Dienstag, 24. Januar 2012

Ich hasse es

... wenn Paare sich trennen. Wenn es Eheleute sind und auch noch Kinder involviert sind, dann finde ich es nur noch furchtbar.
Und wenn ein Promipaar bei seiner Trennung verkündet, "wir lieben uns sehr aber wir haben uns auseinandergelebt", dann könnte ich das große K... kriegen. Nicht dass mich interessiert, was Promis machen, es ist ihr Leben und ihr Problem, aber was macht das für einen Eindruck nach Außen? Was für Werte werden hier vermittelt? Im Prinzip finde ich es ein Armutszeugnis. Und für die Kinder eine Katastrophe. Auch im Hinblick auf ihr späteres Leben. Denn es wird vermittelt, dass man nicht mehr kämpfen muss, dass man sich aus allem zurückzieht, wenn es anstrengend wird. Das wird das Leben der Kinder bestimmen, es wird zum Lebensmotto.
Ist die Schule zu anstrengend wird sie gewechselt oder gar geschmissen. Sind die Freunde zu anstrengend werden sie verlassen. Ist der Partner zu anstrengend wird er ausgewechselt.
Die Frauen gebären Kinder nicht mehr auf vorgedachtem Weg, nein, es wird ein geplanter Kaiserschnitt gemacht. Denn es ist nicht zeitgemäß Schmerzen zu haben und sich dieses Kind zu erkämpfen.
Und stellt sich heraus, dass der Ehepartner auch nur ein Mensch ist und im Alltagstrott auch nur sein Leben lebt und nicht mehr nur Superman/woman ist, dann wird auch der verlassen. Weil man das eben so macht. Kämpfen für eine Sache, für etwas, was (mir) wichtig ist, das ist out.
(Ich rede hier nicht von Beziehungen/Ehen, die geprägt sind von Gewalt. Ob körperliche oder psychische Gewalt, hier gilt es natürlich, Leib und Leben zu schützen und die Würde der Menschen zu wahren.)

Kommentare:

hier ist leben in der bude hat gesagt…

Guten Morgen Frau Bauchundnase ;o),
ja, man kann sich das Leben schon wirklich einfach machen - zumindest nach aussen hin. Denn ob das kampflose Wegschieben, Austauschen etc. immer so ohne Folgen für das seelische/psychische Gerüst ist, wage ich doch zu bezweifeln.
Ach, da lobe ich mir doch mein zuweilen chaotisch-anstrengendes Leben - fernab von Friede-Freude-Eierkuchen-Theorien. Hier wird es einfach nie langweilig :o)
Hab einen schönen Tag.
Susanne

anjandrozeitlos hat gesagt…

Dein Post ist gut,, doch ich habe einige Einwände.
Wenn es gar nicht mehr geht, finde ich ist ein zusammenleben mit Vater und Mutter manchmal für Kinder schwieriger als eine Trennung.
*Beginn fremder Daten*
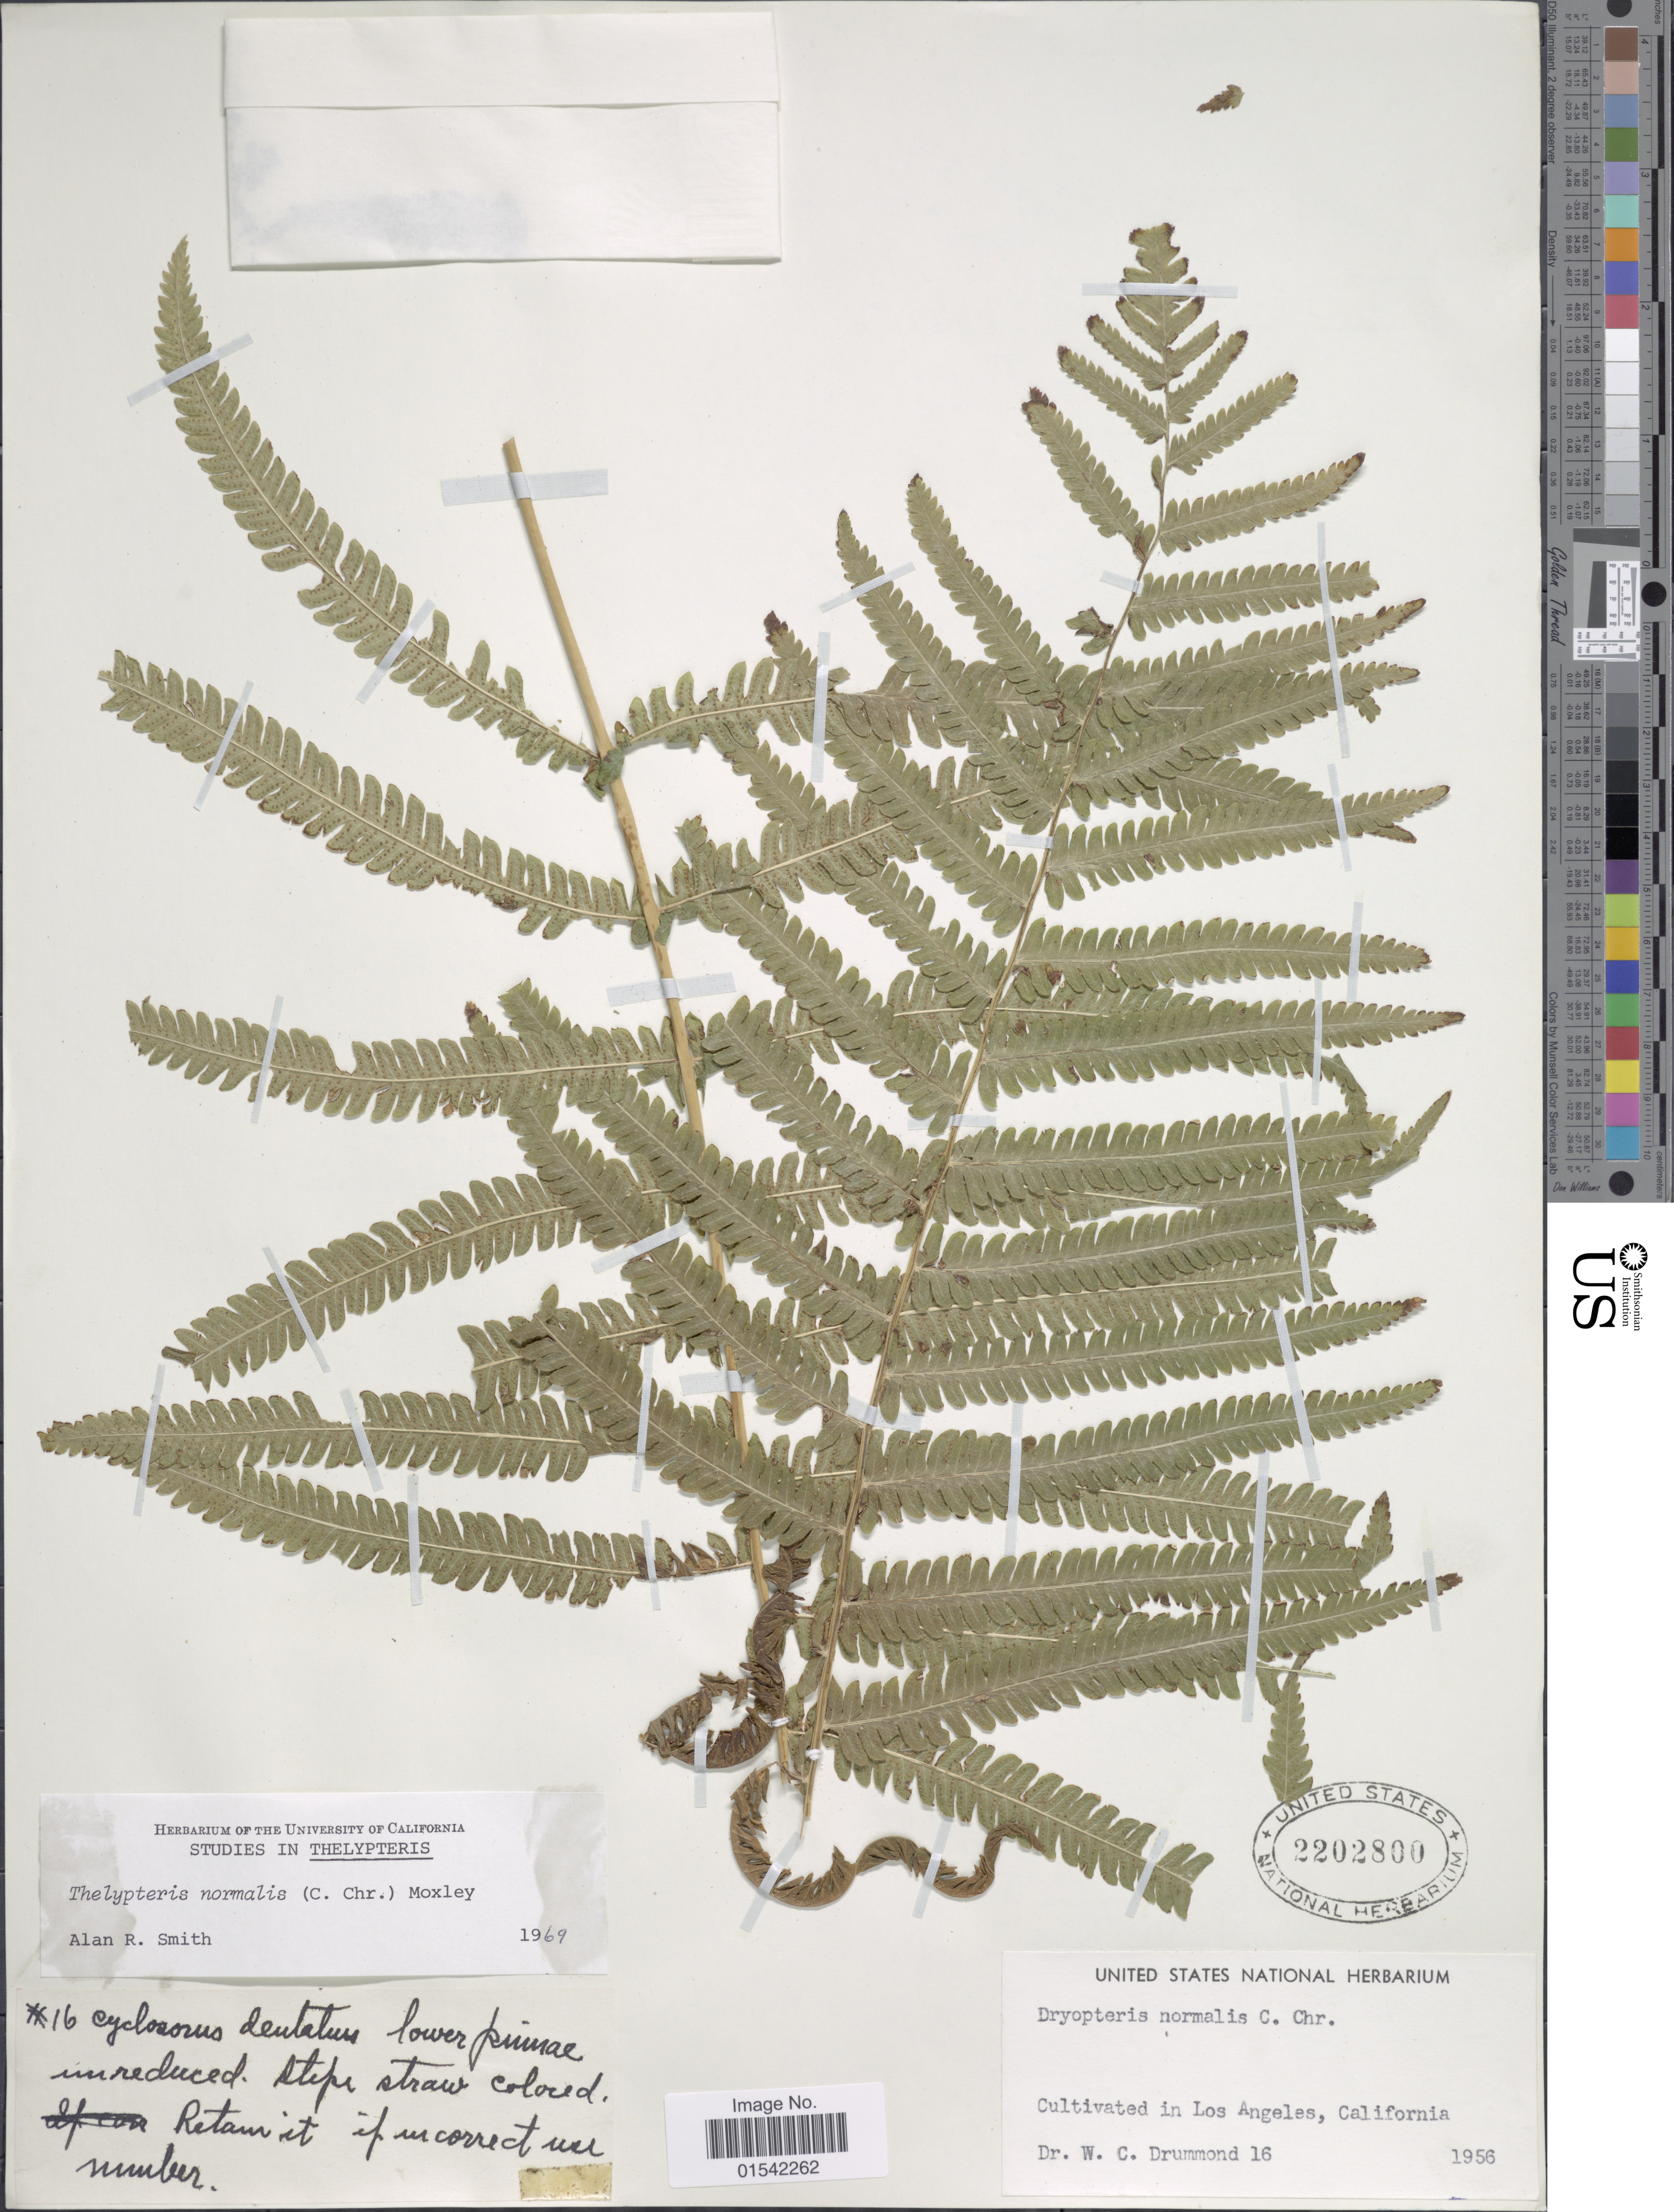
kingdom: Plantae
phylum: Tracheophyta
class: Polypodiopsida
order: Polypodiales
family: Thelypteridaceae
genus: Cyclosorus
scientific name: Cyclosorus kunthii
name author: (Desv.) Christenh.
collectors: W. Drummond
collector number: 16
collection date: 1956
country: United States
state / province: California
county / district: Los Angeles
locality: Cultivated in Los Angeles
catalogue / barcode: US 2202800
Natürlich sollte man kämpfen und sein bestmögliches tun um die Liebe zu erhalten. Mann oder Frau heiratet ja nicht nur, weil es " in" ist.
Manchmal entwickeln sich Menschen aber anders als sie es sich selber vorgestellt haben. Der Respektvolle Umgang und das menschenbild das ich vermitteln möchte heißt nicht gib direkt auf. sondern gebe dein bestes. Dein Partner hatte die Ecken und Kanten schon vor der Zeit mit dir, nur der Blickwwinkel / Perspektive war eine andere. Damals fand man es süß, das die Zahnpastatube nicht zu war. Heute nervt es nur.
So verändern sich Blickrichtungen und Einstellungen. In der heutigen Schnelllebigen Zeit, werfen natürlich viele das Hand viel zu früh. Frau ist ja nicht mehr abhängig vom Mann ( in vielen Fällen) darum ist der Weg schneller gegeben sich zu trennen.
Ich könnte mir auf dauer kein Leben vorstellen, in dem ich immer unzufrieden bin. Das hilft keinem , den Kindern nicht und auch nicht einem selbst.
Viele Ehen gehen kaputt weil sie alles haben. Geld, Haus Kinder und Hund... und dann fragen sich dann viele, war es dann.
Ich kann euch sagen, Geld macht nicht glücklich . In unserem Bekanntenkreis sind 5 Paare getrennt/ geschieden wir nicht, obwohl wir sooooo unterschiedlich sind und uns auch mal so richtig fetzen. Danach ist die Luft gereinigt wie nach einem Gewitter. Es wird nicht runtergeschluckt.
Ehrlichkeit ist eine Tugend und dem Gegenüber mit Respekt gegenübertreten.